[[ The records open ]]

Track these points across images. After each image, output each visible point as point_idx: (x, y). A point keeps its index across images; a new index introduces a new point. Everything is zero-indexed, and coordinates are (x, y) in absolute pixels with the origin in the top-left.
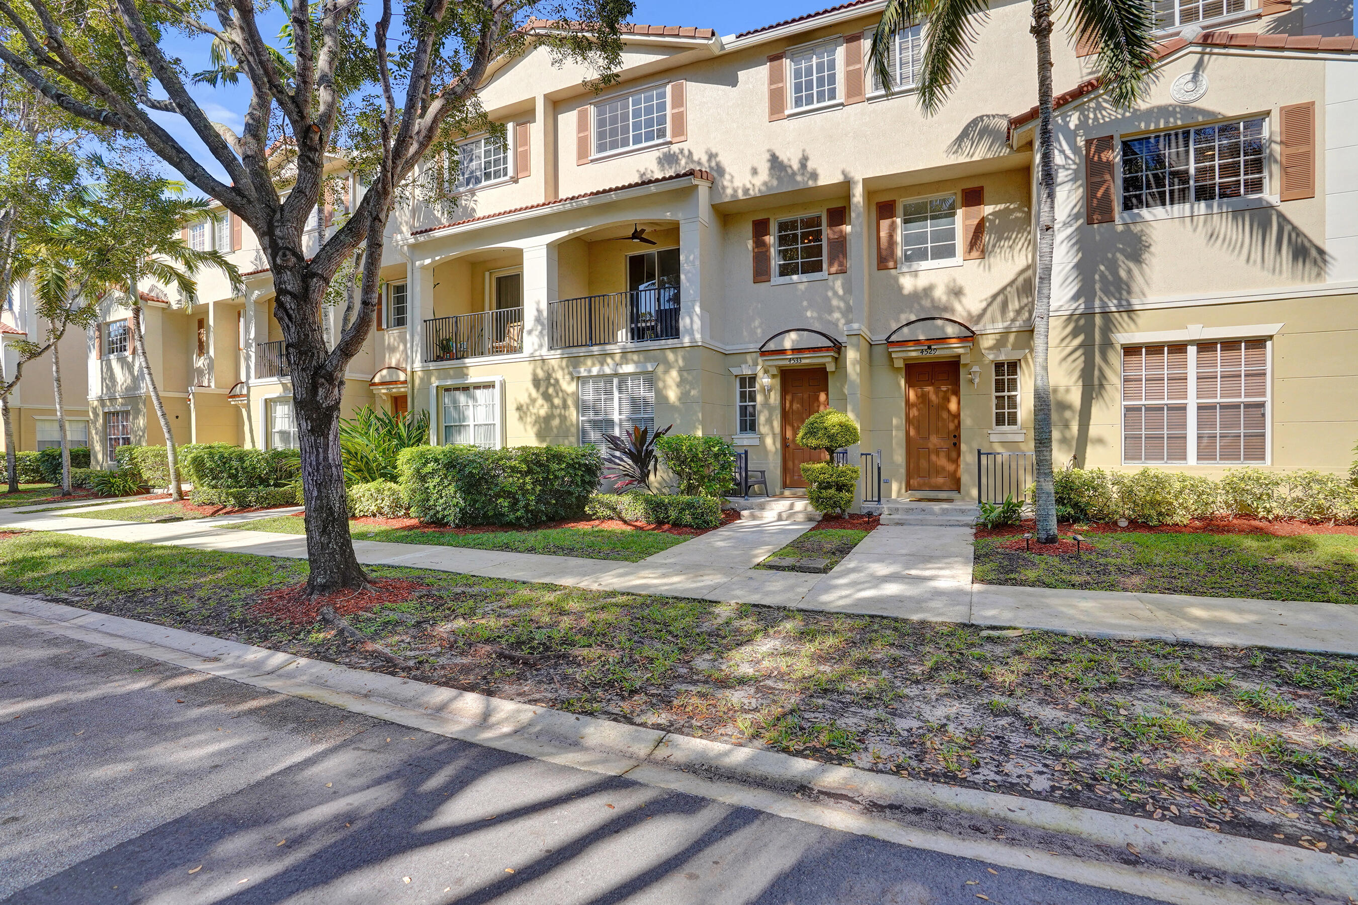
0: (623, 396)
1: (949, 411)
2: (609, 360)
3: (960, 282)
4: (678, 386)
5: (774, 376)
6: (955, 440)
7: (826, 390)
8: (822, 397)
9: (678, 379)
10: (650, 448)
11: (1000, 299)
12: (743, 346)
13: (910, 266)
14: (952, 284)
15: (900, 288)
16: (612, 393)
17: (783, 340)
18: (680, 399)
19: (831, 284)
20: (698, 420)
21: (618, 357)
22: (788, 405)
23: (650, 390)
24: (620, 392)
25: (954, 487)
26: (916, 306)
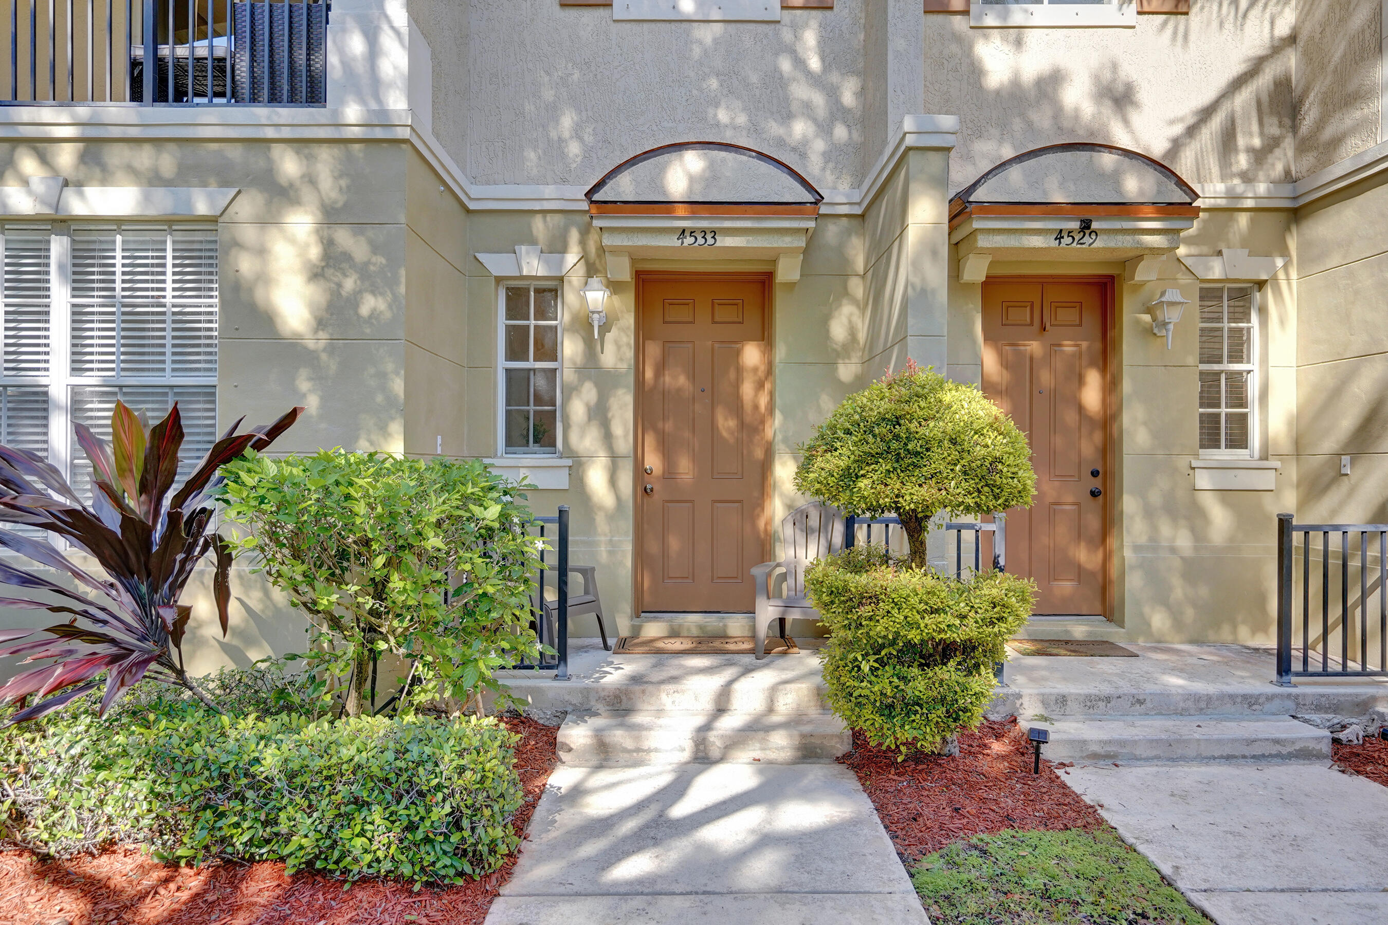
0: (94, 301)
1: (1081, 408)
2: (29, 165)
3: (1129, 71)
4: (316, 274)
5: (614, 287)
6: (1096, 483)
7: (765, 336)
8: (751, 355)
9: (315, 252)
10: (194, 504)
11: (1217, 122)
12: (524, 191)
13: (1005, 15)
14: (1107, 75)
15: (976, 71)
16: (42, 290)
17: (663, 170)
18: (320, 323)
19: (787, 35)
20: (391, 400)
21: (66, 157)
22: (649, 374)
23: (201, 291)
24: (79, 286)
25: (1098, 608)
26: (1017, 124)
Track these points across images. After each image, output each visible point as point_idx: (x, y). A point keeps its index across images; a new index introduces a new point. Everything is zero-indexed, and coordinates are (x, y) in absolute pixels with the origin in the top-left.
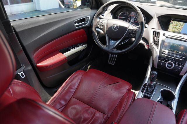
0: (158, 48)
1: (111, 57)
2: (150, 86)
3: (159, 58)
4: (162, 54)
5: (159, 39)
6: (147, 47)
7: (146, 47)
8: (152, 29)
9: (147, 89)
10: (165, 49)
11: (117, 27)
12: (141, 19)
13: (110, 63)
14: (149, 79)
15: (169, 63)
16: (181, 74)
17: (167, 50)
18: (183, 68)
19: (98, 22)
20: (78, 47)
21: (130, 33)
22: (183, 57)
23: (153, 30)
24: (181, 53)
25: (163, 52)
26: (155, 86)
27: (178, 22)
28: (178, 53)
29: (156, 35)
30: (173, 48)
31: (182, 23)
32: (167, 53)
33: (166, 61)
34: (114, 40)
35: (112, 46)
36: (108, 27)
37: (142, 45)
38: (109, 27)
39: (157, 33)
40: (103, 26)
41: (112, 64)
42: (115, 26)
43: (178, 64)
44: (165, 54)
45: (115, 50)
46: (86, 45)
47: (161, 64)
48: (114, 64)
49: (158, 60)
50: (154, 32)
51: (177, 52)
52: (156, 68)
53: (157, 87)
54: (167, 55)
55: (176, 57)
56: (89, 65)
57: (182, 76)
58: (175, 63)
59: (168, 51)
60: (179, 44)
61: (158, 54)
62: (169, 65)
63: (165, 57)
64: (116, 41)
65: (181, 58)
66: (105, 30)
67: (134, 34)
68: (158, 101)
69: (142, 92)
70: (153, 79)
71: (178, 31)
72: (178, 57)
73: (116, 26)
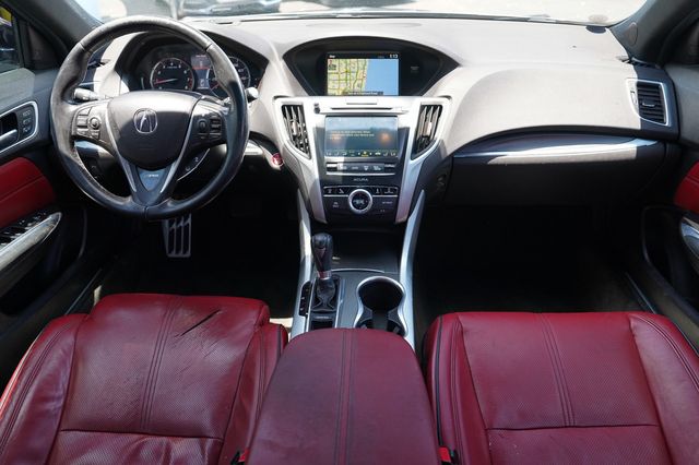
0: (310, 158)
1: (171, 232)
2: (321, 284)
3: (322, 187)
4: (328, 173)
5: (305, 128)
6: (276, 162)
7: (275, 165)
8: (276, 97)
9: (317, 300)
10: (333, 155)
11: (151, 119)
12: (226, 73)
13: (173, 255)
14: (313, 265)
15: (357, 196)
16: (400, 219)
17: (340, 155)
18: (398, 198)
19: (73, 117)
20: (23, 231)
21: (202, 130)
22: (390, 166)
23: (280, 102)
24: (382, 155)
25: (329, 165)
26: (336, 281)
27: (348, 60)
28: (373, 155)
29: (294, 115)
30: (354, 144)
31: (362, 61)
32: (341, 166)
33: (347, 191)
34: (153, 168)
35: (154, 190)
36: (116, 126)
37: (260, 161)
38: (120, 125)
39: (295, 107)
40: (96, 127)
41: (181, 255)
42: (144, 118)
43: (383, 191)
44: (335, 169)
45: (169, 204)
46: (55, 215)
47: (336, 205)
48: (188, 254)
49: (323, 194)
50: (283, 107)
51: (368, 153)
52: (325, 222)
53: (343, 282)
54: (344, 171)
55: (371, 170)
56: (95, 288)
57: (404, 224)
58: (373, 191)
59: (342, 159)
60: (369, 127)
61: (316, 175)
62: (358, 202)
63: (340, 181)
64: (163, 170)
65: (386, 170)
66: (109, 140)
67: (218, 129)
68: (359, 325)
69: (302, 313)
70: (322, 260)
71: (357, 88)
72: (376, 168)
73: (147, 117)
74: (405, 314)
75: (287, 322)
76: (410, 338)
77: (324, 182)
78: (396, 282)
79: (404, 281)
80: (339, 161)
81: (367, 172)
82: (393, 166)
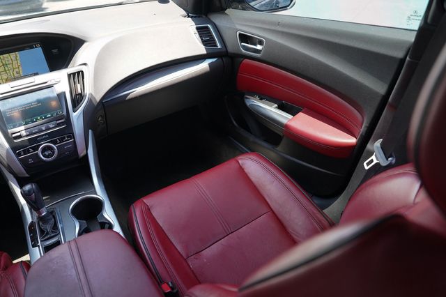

[[ The records closed ]]

Copy all of the material above word for word, leaving out the pictures.

Output
Track these points across images. After each image, output each visible point as point_idx: (x, y). A point keeps its index across images; a new index introduces a new point. Everything is zero-indexed, and coordinates are (x, y) in absolute pixels with the origin in the top-left.
0: (623, 396)
1: (949, 411)
2: (609, 360)
3: (960, 282)
4: (678, 386)
5: (774, 376)
6: (955, 440)
7: (826, 390)
8: (822, 397)
9: (678, 379)
10: (650, 448)
11: (1000, 299)
12: (743, 346)
13: (910, 266)
14: (952, 284)
15: (900, 288)
16: (612, 393)
17: (783, 340)
18: (680, 399)
19: (831, 284)
20: (698, 420)
21: (618, 357)
22: (788, 405)
23: (650, 390)
24: (620, 392)
25: (954, 487)
26: (916, 306)
0: (94, 301)
1: (1081, 408)
2: (29, 165)
3: (1129, 71)
4: (316, 274)
5: (614, 287)
6: (1096, 483)
7: (765, 336)
8: (751, 355)
9: (315, 252)
10: (194, 504)
11: (1217, 122)
12: (524, 191)
13: (1005, 15)
14: (1107, 75)
15: (976, 71)
16: (42, 290)
17: (663, 170)
18: (320, 323)
19: (787, 35)
20: (391, 400)
21: (66, 157)
22: (649, 374)
23: (201, 291)
24: (79, 286)
25: (1098, 608)
26: (1017, 124)
Track these points across images. After each image, output each visible point as point_idx: (x, y). A point keeps its index across images; a new index introduces a new point. Everything is zero-indexed, and coordinates are (x, y) in absolute pixels with the origin in the top-left.
0: (158, 48)
1: (111, 57)
2: (150, 86)
3: (159, 58)
4: (162, 54)
5: (159, 39)
6: (147, 47)
7: (146, 47)
8: (152, 29)
9: (147, 89)
10: (165, 49)
11: (117, 27)
12: (141, 19)
13: (110, 63)
14: (149, 79)
15: (169, 63)
16: (181, 74)
17: (167, 50)
18: (183, 68)
19: (98, 22)
20: (78, 47)
21: (130, 33)
22: (183, 57)
23: (153, 30)
24: (181, 53)
25: (163, 52)
26: (155, 86)
27: (178, 22)
28: (178, 53)
29: (156, 35)
30: (173, 48)
31: (182, 23)
32: (167, 53)
33: (166, 61)
34: (114, 40)
35: (112, 46)
36: (108, 27)
37: (142, 45)
38: (109, 27)
39: (157, 33)
40: (103, 26)
41: (112, 64)
42: (115, 26)
43: (178, 64)
44: (165, 54)
45: (115, 50)
46: (86, 45)
47: (161, 64)
48: (114, 64)
49: (158, 60)
50: (154, 32)
51: (177, 52)
52: (156, 68)
53: (157, 87)
54: (167, 55)
55: (176, 57)
56: (89, 65)
57: (182, 76)
58: (175, 63)
59: (168, 51)
60: (179, 44)
61: (158, 54)
62: (169, 65)
63: (165, 57)
64: (116, 41)
65: (181, 58)
66: (105, 30)
67: (134, 34)
68: (158, 101)
69: (142, 92)
70: (153, 79)
71: (178, 31)
72: (178, 57)
73: (116, 26)
0: (310, 158)
1: (171, 232)
2: (321, 284)
3: (322, 187)
4: (328, 173)
5: (305, 128)
6: (276, 162)
7: (275, 165)
8: (276, 97)
9: (317, 300)
10: (333, 155)
11: (151, 119)
12: (226, 73)
13: (173, 255)
14: (313, 265)
15: (357, 196)
16: (400, 219)
17: (340, 155)
18: (398, 198)
19: (73, 117)
20: (23, 231)
21: (202, 130)
22: (390, 166)
23: (280, 102)
24: (382, 155)
25: (329, 165)
26: (336, 281)
27: (348, 60)
28: (373, 155)
29: (294, 115)
30: (354, 144)
31: (362, 61)
32: (341, 166)
33: (347, 191)
34: (153, 168)
35: (154, 190)
36: (116, 126)
37: (260, 161)
38: (120, 125)
39: (295, 107)
40: (96, 127)
41: (181, 255)
42: (144, 118)
43: (383, 191)
44: (335, 169)
45: (169, 204)
46: (55, 215)
47: (336, 205)
48: (188, 254)
49: (323, 194)
50: (283, 107)
51: (368, 153)
52: (325, 222)
53: (343, 282)
54: (344, 171)
55: (371, 170)
56: (95, 288)
57: (404, 224)
58: (373, 191)
59: (342, 159)
60: (369, 127)
61: (316, 175)
62: (358, 202)
63: (340, 181)
64: (163, 170)
65: (386, 170)
66: (109, 140)
67: (218, 129)
68: (359, 325)
69: (302, 313)
70: (322, 260)
71: (357, 88)
72: (376, 168)
73: (147, 117)
74: (405, 314)
75: (287, 322)
76: (410, 338)
77: (324, 182)
78: (396, 282)
79: (404, 281)
80: (339, 161)
81: (367, 172)
82: (393, 166)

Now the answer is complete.